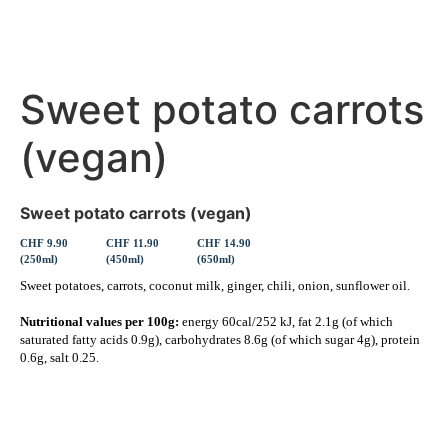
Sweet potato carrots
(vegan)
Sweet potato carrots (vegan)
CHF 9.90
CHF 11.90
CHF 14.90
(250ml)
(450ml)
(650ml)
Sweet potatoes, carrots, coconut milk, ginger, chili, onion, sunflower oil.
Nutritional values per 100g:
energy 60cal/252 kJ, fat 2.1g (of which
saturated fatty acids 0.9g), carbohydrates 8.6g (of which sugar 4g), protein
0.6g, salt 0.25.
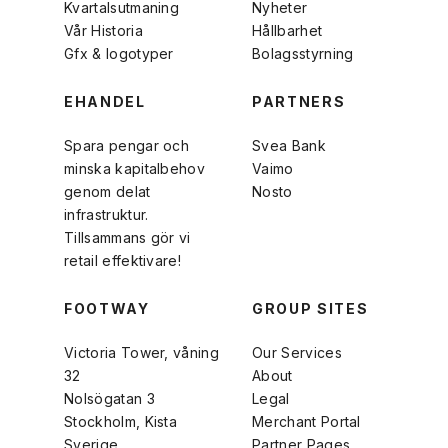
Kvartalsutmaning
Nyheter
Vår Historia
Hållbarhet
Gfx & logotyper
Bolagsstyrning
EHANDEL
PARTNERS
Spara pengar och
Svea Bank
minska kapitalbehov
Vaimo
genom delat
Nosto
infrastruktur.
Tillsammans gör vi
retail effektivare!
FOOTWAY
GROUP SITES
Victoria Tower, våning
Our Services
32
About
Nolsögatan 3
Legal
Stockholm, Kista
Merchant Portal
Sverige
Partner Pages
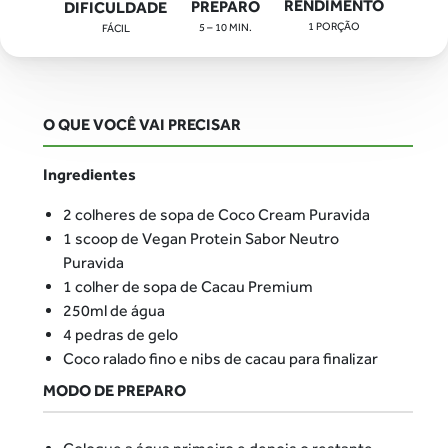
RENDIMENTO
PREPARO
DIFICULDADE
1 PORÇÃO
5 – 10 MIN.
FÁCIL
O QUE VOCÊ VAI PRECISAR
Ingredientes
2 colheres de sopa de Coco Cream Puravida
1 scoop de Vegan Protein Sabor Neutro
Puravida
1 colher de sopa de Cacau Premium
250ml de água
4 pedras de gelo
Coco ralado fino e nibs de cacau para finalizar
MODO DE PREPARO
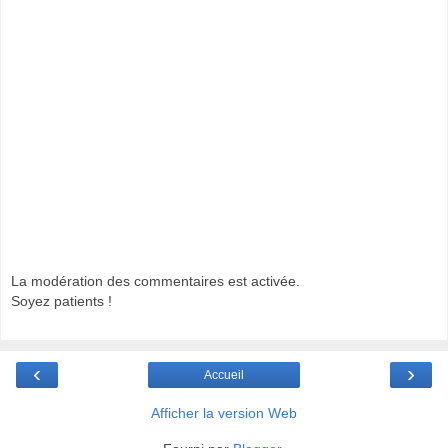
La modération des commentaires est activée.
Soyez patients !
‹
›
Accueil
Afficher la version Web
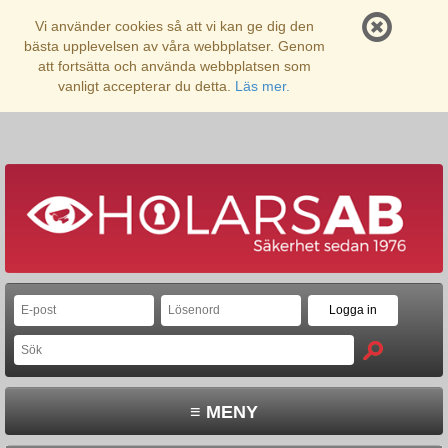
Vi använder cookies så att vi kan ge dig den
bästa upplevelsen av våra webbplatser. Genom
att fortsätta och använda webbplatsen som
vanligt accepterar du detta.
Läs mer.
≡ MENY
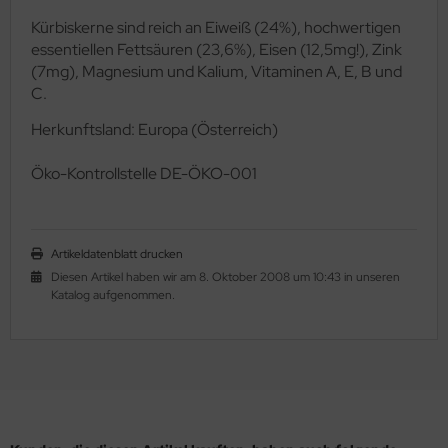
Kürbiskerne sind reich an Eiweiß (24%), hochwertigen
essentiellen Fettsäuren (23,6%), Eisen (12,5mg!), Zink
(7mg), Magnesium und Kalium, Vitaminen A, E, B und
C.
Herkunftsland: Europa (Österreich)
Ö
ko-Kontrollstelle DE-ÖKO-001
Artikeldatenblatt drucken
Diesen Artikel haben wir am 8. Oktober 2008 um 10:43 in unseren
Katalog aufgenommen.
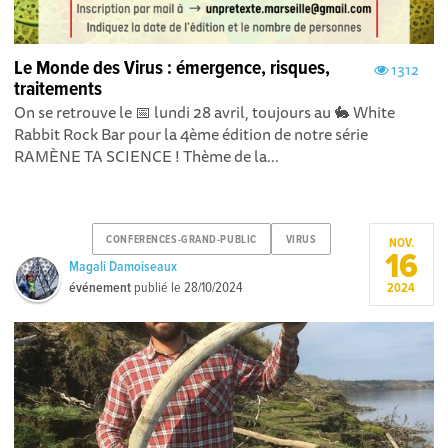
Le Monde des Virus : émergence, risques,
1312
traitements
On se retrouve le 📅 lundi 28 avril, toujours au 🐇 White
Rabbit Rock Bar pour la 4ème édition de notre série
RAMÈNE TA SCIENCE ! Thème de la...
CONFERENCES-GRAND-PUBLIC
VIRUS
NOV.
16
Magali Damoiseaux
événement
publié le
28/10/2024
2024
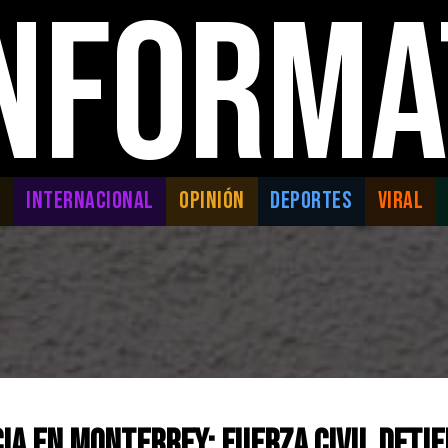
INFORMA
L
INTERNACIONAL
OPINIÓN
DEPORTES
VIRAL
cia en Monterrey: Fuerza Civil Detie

########

▶ THE PROBLEM: In the records above, find the line with "genom delat". Print exactly from there through the line with "O QUE VOCÊ VAI PRECISAR", minus the pictures.

▶ EXERCISE OUTPUT:
genom delat
Nosto
infrastruktur.
Tillsammans gör vi
retail effektivare!
FOOTWAY
GROUP SITES
Victoria Tower, våning
Our Services
32
About
Nolsögatan 3
Legal
Stockholm, Kista
Merchant Portal
Sverige
Partner Pages
RENDIMENTO
PREPARO
DIFICULDADE
1 PORÇÃO
5 – 10 MIN.
FÁCIL
O QUE VOCÊ VAI PRECISAR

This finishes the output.